Questions d'étude
a. Recopiez le passage de la lettre congolaise qui va de « Par la présente, je » à « fils de chien. », ces deux extrémités comprises.
b. Dans la lettre congolaise, quel emploi occupe Pascal Nindahurwa ?
c. Reprenez la lettre congolaise là où elle s'arrête.

Texte choisi
• LETTRE CONGOLAISE

     

    (Note : j’ai déjà publié cette lettre il y a une dizaine d’années. Elle circulait dans le milieu des enseignants vers 1958 au Congo belge. Celle-ci date soi-disant du 13 juin 2007. L’autre était signée par P.L. lui-même. Les différences ajoutées sont en italiques non grasses)     

     

     

     

    Monsieur le Contentieux,

    Par la présente, je viens sauter humblement sur vos genoux avec la disgrâce qui me caractérise et de porter à votre bienveillance si admirable pour savoir ce qui suit : mon épouse Thérèse, comme moi de race Mushi, s’est vue depuis quelque temps fricoter mystérieusement par Pascal Nindahurwa, commis Cobelmine. Ce sinistre individu, qui lui impose le coït quasi conjugal, possède en outre la turpitude d’être un Murega, c'est-à-dire fils de chien. 

     

    Hier soir, après un travail quotidien laborieux comme un greffier du tribunal secondaire de Ngweshe, m’étant réuni avec quelques soi-disant compagnons, pour boire cinq ou maximum 10 bouteilles de la bière, mes camarades me firent grossièrement quelques illusions délicates se rapportant à la conduite extra-conjugale de ma susdite épouse. Comme je rentrais subrepticement dans ma demeure pour y joindre la dite épouse, celle-ci ne m’accorde même pas le regard plus ou moins bienveillant. Dans la nuit, étendu à ses côtés et presque à la lueur des ténèbres, comme je fis une certaine tentative de rapprochement qui n’avait aucun caractère ambigu, Thérèse, dans un sursaut de la mauvaise humeur aussi incompréhensible qu’inexplicable, tourne brutalement le dos à mon ventre et m’abandonne prosterné dans une perplexité autant abusive. 

     

    Avec ce manque d’à propos qui est la caractéristique des femmes en général et de la mienne en particulier, elle commença à me parler de la situation politique de notre futur Etat indépendant du Congo Belge et de la fin de l’exploitation colonialiste promis par le CEREA de Weregemere. Je ne suis sans doute nullement adversaire de l’indépendance quand le moment approche dangereusement pour la relation sexuelle. C’est alors que je lui posai dans un brûlement-pour point la question concernant le Pascal. Elle nia d’abord, mais sous ma pression plus que virile, elle tomba ridiculement dans l’aveu le plus éphémère, dont il résulte que ce Murega, fils de chien, s’est introduit subrepticement dans sa chair virginale par le moyen de l’escalade et de l’effraction, fait prévu et sanctionné par le Code Pénal du Congo Belge. Il s’était jeté sur elle avec la fureur morbide et peut-être, je dirais même, lubrique, du taureau sauvage qui enfile la modeste colombe.

Extraits des documents
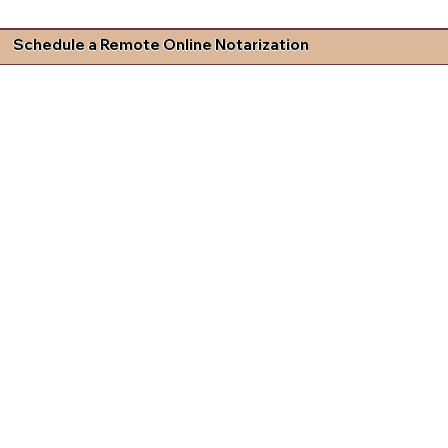
Schedule a Remote Online Notarization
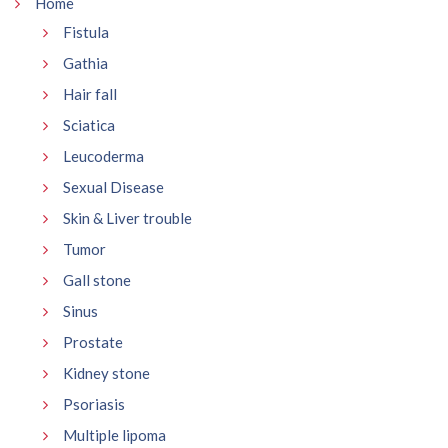
Home
Fistula
Gathia
Hair fall
Sciatica
Leucoderma
Sexual Disease
Skin & Liver trouble
Tumor
Gall stone
Sinus
Prostate
Kidney stone
Psoriasis
Multiple lipoma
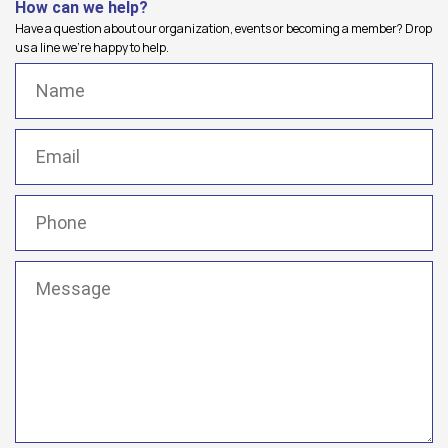
How can we help?
Have a question about our organization, events or becoming a member? Drop
us a line we're happy to help.
Name
(Required)
Email
(Required)
Phone
(Required)
Message
(Required)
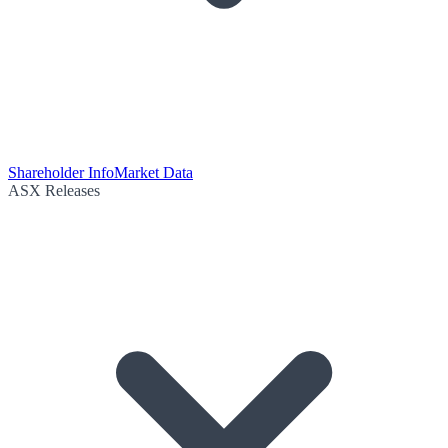
Shareholder Info
Market Data
ASX Releases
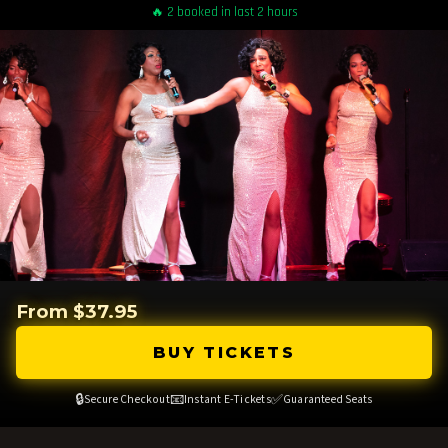
🔥 2 booked in last 2 hours
From $37.95
BUY TICKETS
🔒
📧
✅
Secure Checkout
Instant E-Tickets
Guaranteed Seats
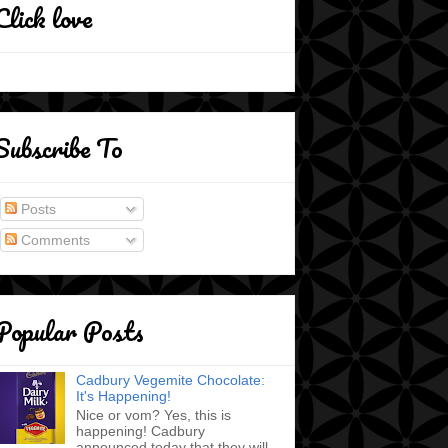
Click love
Subscribe To
Posts
Comments
Popular Posts
Cadbury Vegemite Chocolate:
It's Happening!
Nice or vom? Yes, this is
happening! Cadbury
announced today that they will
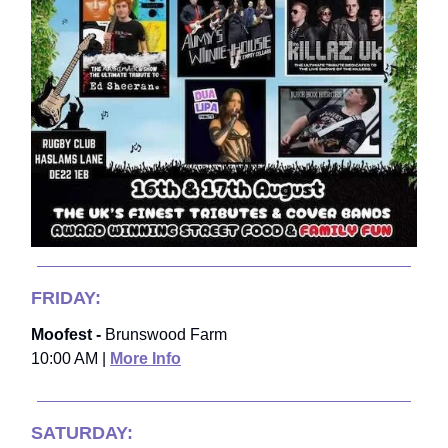
FRIDAY:
Moofest -
Brunswood Farm
10:00 AM |
More Info
SATURDAY:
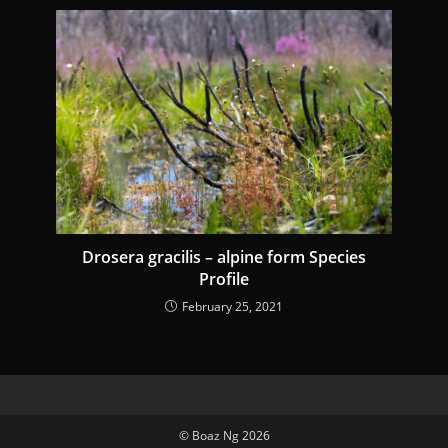
Drosera gracilis – alpine form Species
Profile
February 25, 2021
© Boaz Ng 2026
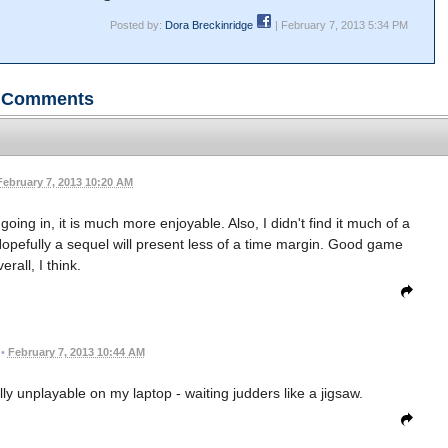
Posted by:
Dora Breckinridge
| February 7, 2013 5:34 PM
Comments
February 7, 2013 10:20 AM
 going in, it is much more enjoyable. Also, I didn't find it much of a
opefully a sequel will present less of a time margin. Good game
erall, I think.
•
February 7, 2013 10:44 AM
ally unplayable on my laptop - waiting judders like a jigsaw.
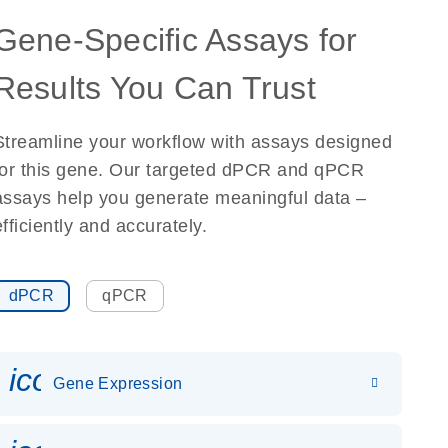
Gene-Specific Assays for
Results You Can Trust
Streamline your workflow with assays designed
for this gene. Our targeted dPCR and qPCR
assays help you generate meaningful data –
efficiently and accurately.
dPCR
qPCR
icon_0142_ls_gen_gene_expr
Gene Expression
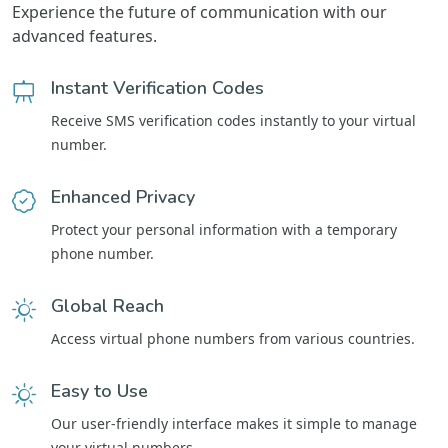
Experience the future of communication with our
advanced features.
Instant Verification Codes
Receive SMS verification codes instantly to your virtual
number.
Enhanced Privacy
Protect your personal information with a temporary
phone number.
Global Reach
Access virtual phone numbers from various countries.
Easy to Use
Our user-friendly interface makes it simple to manage
your virtual numbers.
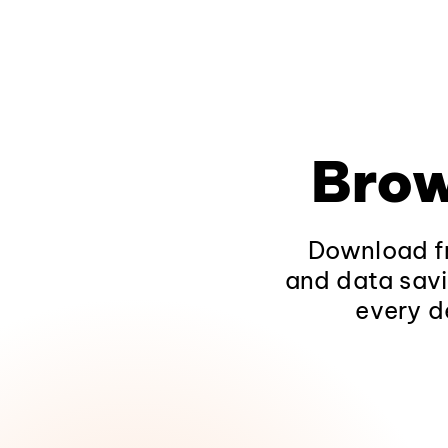
Brow
Download fr
and data savi
every d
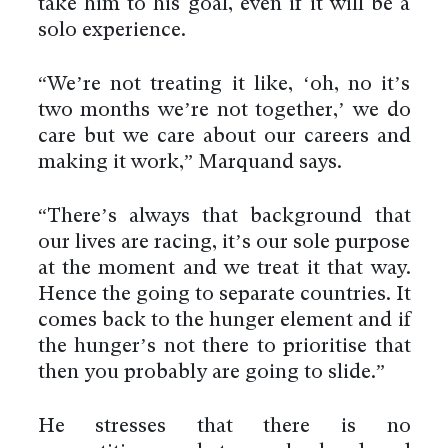
take him to his goal, even if it will be a
solo experience.
“We’re not treating it like, ‘oh, no it’s
two months we’re not together,’ we do
care but we care about our careers and
making it work,” Marquand says.
“There’s always that background that
our lives are racing, it’s our sole purpose
at the moment and we treat it that way.
Hence the going to separate countries. It
comes back to the hunger element and if
the hunger’s not there to prioritise that
then you probably are going to slide.”
He stresses that there is no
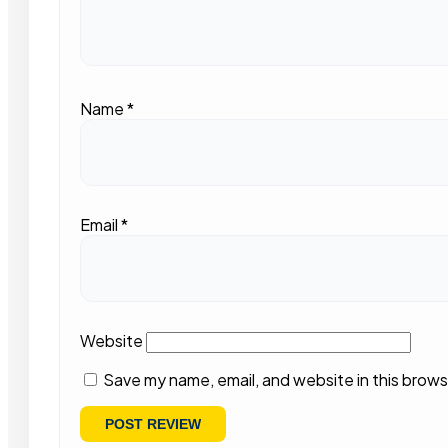
Name
*
Email
*
Website
Save my name, email, and website in this brows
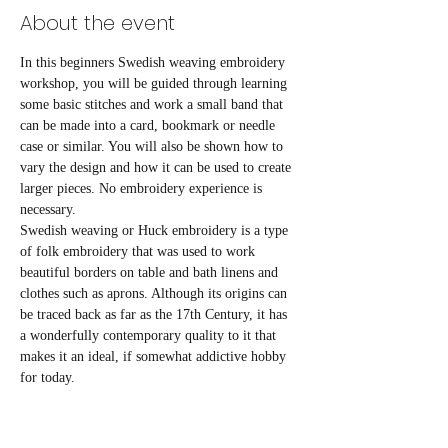
About the event
In this beginners Swedish weaving embroidery 
workshop, you will be guided through learning 
some basic stitches and work a small band that 
can be made into a card, bookmark or needle 
case or similar. You will also be shown how to 
vary the design and how it can be used to create 
larger pieces. No embroidery experience is 
necessary. 
Swedish weaving or Huck embroidery is a type 
of folk embroidery that was used to work 
beautiful borders on table and bath linens and 
clothes such as aprons. Although its origins can 
be traced back as far as the 17th Century, it has 
a wonderfully contemporary quality to it that 
makes it an ideal, if somewhat addictive hobby 
for today. 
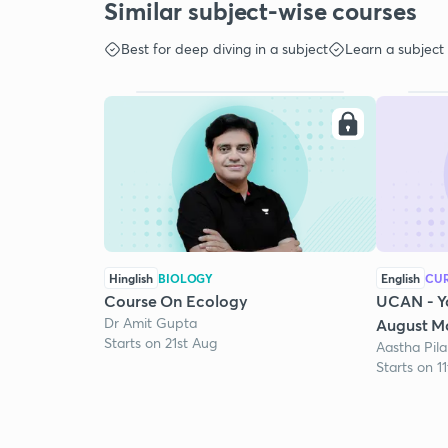
Similar subject-wise courses
Best for deep diving in a subject
Learn a subject
Hinglish
BIOLOGY
English
CUR
Course On Ecology
UCAN - Y
Dr Amit Gupta
August Mo
Starts on 21st Aug
Aastha Pila
Starts on 1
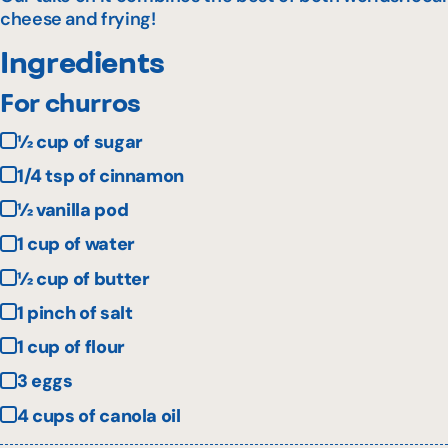
cheese and frying!
Ingredients
For churros
½ cup of sugar
1/4 tsp of cinnamon
½ vanilla pod
1 cup of water
½ cup of butter
1 pinch of salt
1 cup of flour
3 eggs
4 cups of canola oil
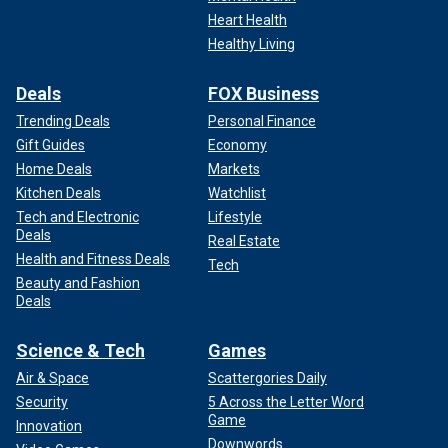
Heart Health
Healthy Living
Deals
FOX Business
Trending Deals
Personal Finance
Gift Guides
Economy
Home Deals
Markets
Kitchen Deals
Watchlist
Tech and Electronic
Lifestyle
Deals
Real Estate
Health and Fitness Deals
Tech
Beauty and Fashion
Deals
Science & Tech
Games
Air & Space
Scattergories Daily
Security
5 Across the Letter Word
Game
Innovation
Downwords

Réponses rédigées
a.
Par la présente, je viens sauter humblement sur vos genoux avec la disgrâce qui me caractérise et de porter à votre bienveillance si admirable pour savoir ce qui suit : mon épouse Thérèse, comme moi de race Mushi, s’est vue depuis quelque temps fricoter mystérieusement par Pascal Nindahurwa, commis Cobelmine. Ce sinistre individu, qui lui impose le coït quasi conjugal, possède en outre la turpitude d’être un Murega, c'est-à-dire fils de chien.

b. Il est commis Cobelmine.

c.
     

    N’est-ce pas le fait dégradant par excellence qui est la négation proprement dite de toute civilisation chrétienne ?
    Que diriez-vous, Monsieur le Contentieux, si un homme se ruait sur votre tendre épouse, si fidèle et si obéissante, comme un taureau lubrique égaré par le rut. Et si cet homme n’est même pas de votre race, si c’est un sale Flamand, vous en seriez au paroxysme de la colère la plus infecte et la plus abominable équivalente à celle de Moïse, ou d’un quelconque prophète descendant du Mont Sinaï en cassant les tables de la loi sur la gueule du veau d’or.
     

     

    C’est pourquoi, le lendemain, j’ai plus ou moins cassé la gueule de Pascal qui déposa plainte pour coups et blessures auprès de l’Administration, qui sans même procéder à l’enquête éliminaire, me projeta dans la prison où je croupis misérablement sur la paille humide, comme notre grand Ministre et Sauveur National Patrice LUMUMBA. 

     

    Considérant que ce châtiment est injuste, parce que je suis cocu, le malheur n’est-il pas déjà assez grand pour qu’on me jette encore en prison, sans compter que le Pascal profitera encore largement de l’occasion pour troubler définitivement ma femme, jadis fidèle et maintenant adultère. 

     

    C’est pourquoi j’exige ma libération immédiate en me prosternant rigoureusement et respectueusement devant vos pieds.

     

    Avec mes salutations colombophiles, 

     

    signé : votre dévoué Victor KIMBILI.